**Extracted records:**
-- Begin --

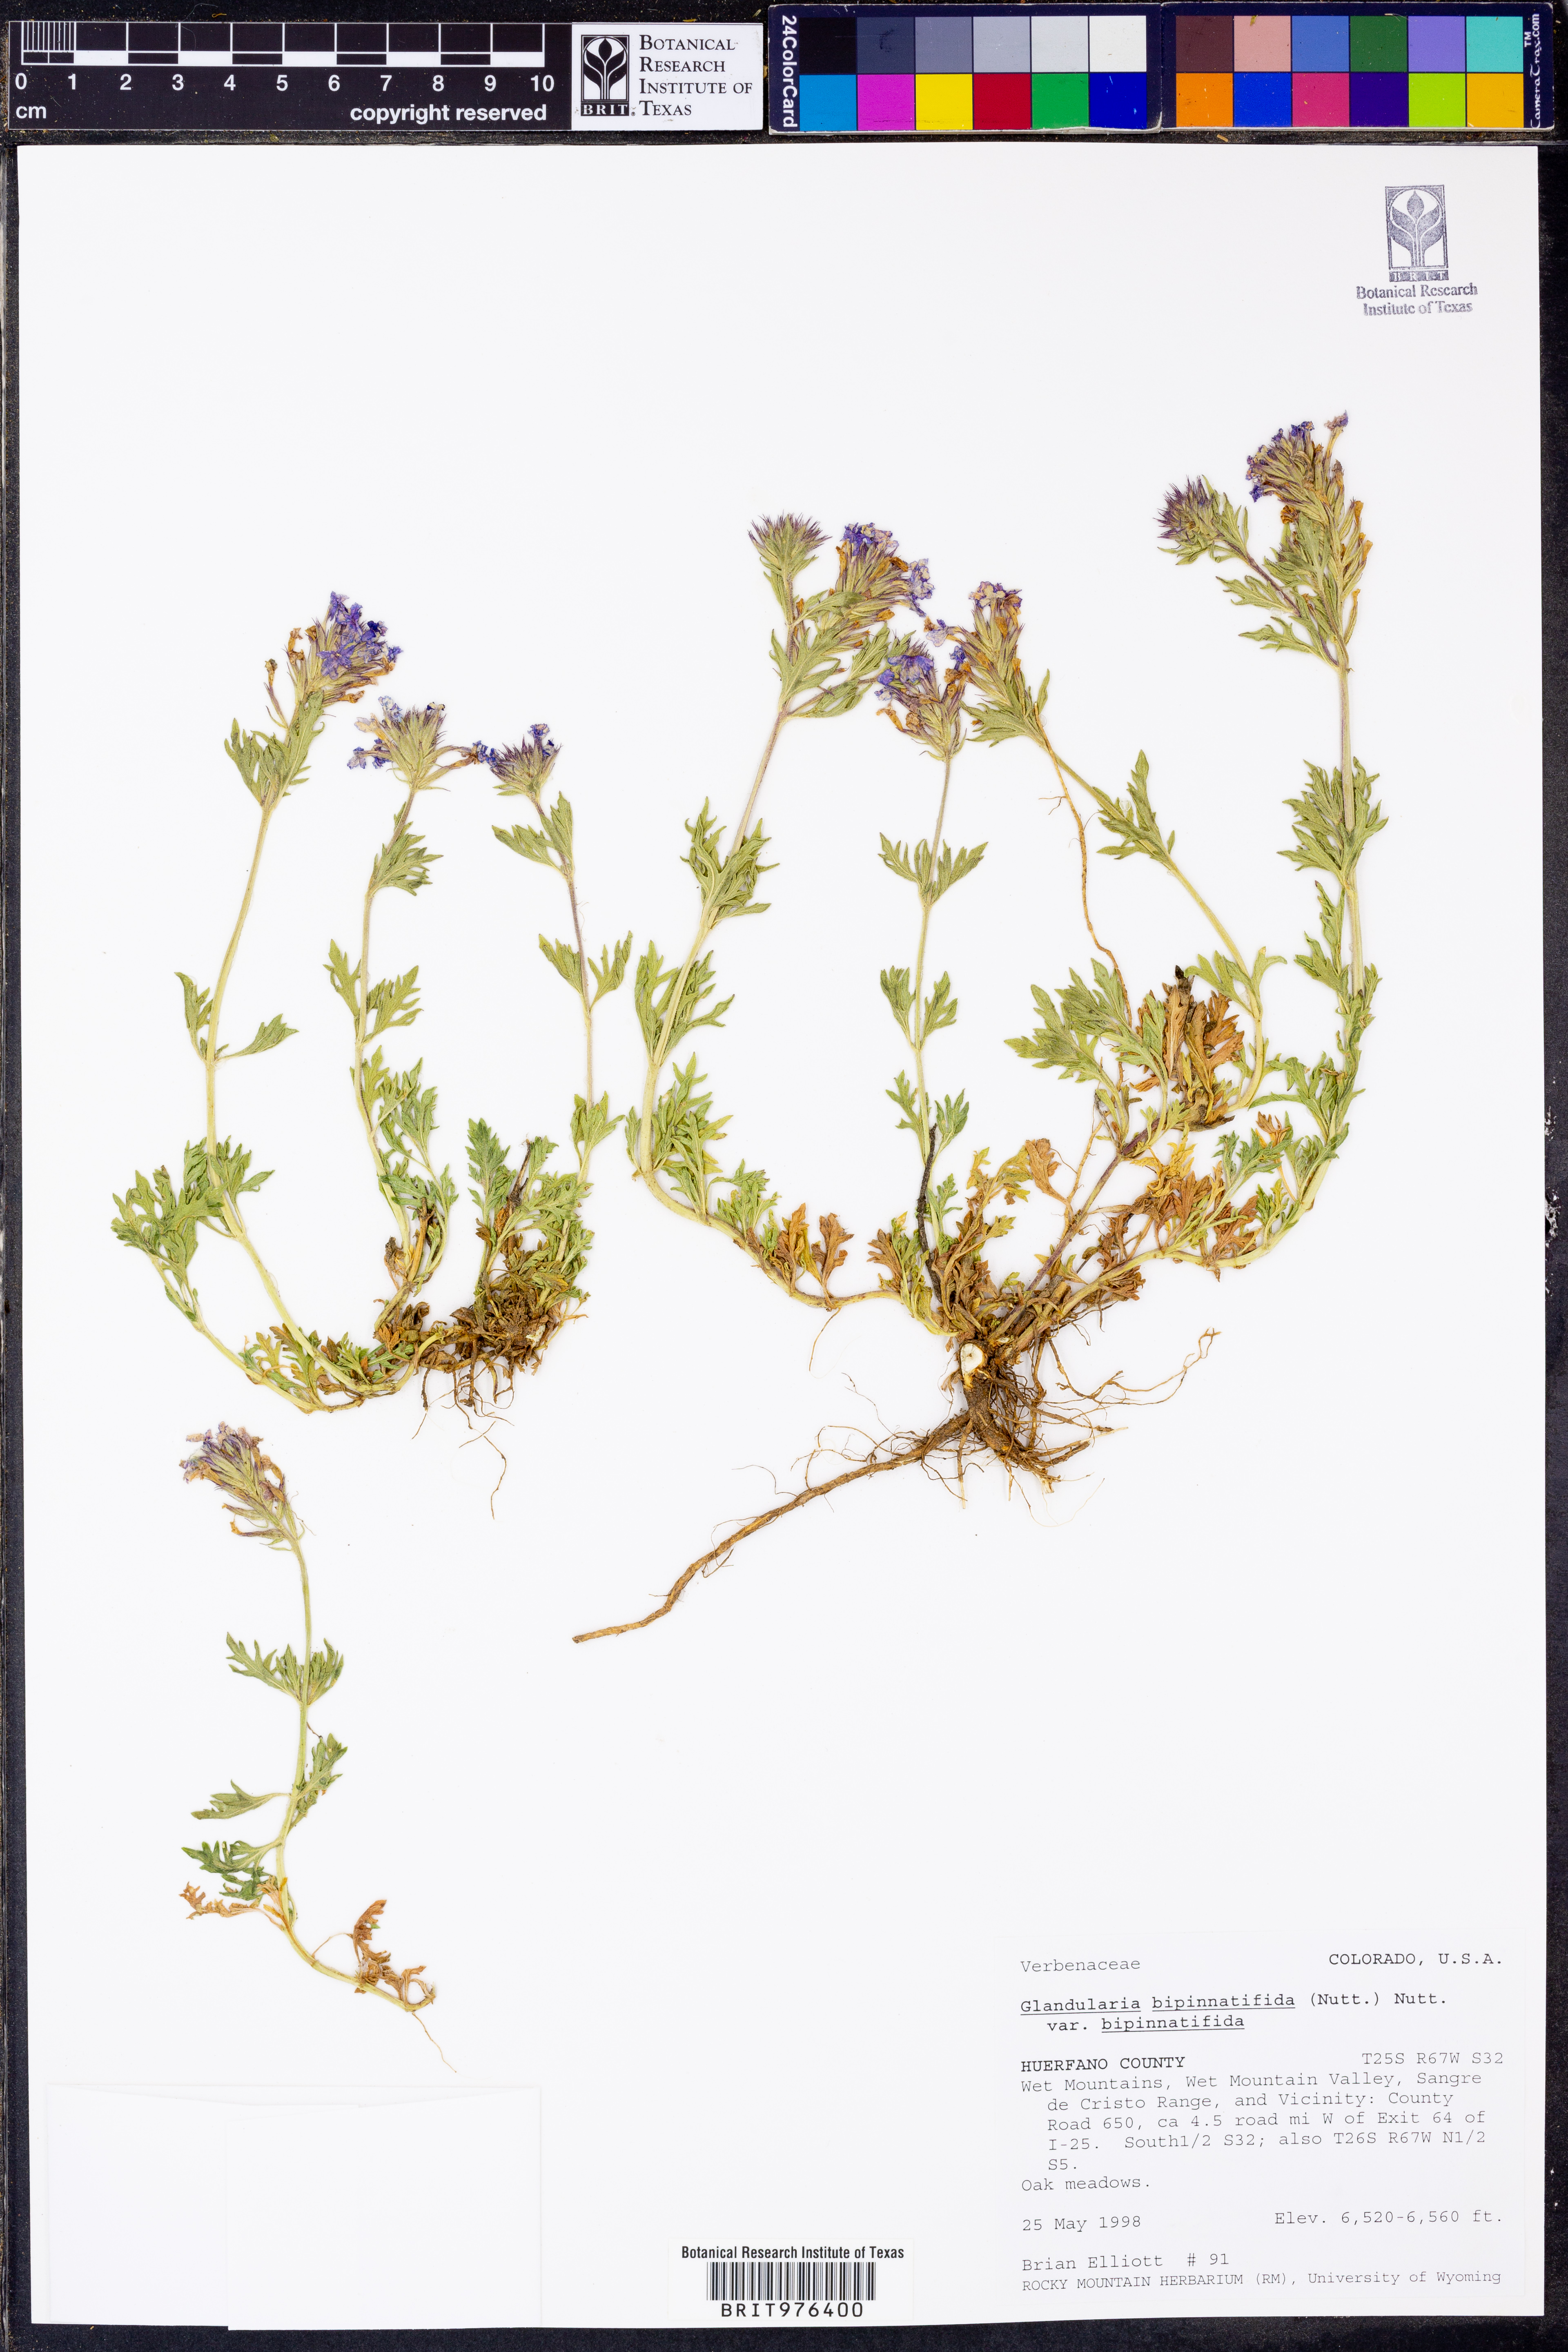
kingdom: Plantae
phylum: Tracheophyta
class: Magnoliopsida
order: Lamiales
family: Verbenaceae
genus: Verbena
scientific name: Verbena bipinnatifida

-- End --

**Aim:**
Rewrite the lines of every entry, replacing "scientific name" with "binomial name" and keeping everything else the same. Leave out the pictures.

**Solution for this task:**
kingdom: Plantae
phylum: Tracheophyta
class: Magnoliopsida
order: Lamiales
family: Verbenaceae
genus: Verbena
binomial name: Verbena bipinnatifida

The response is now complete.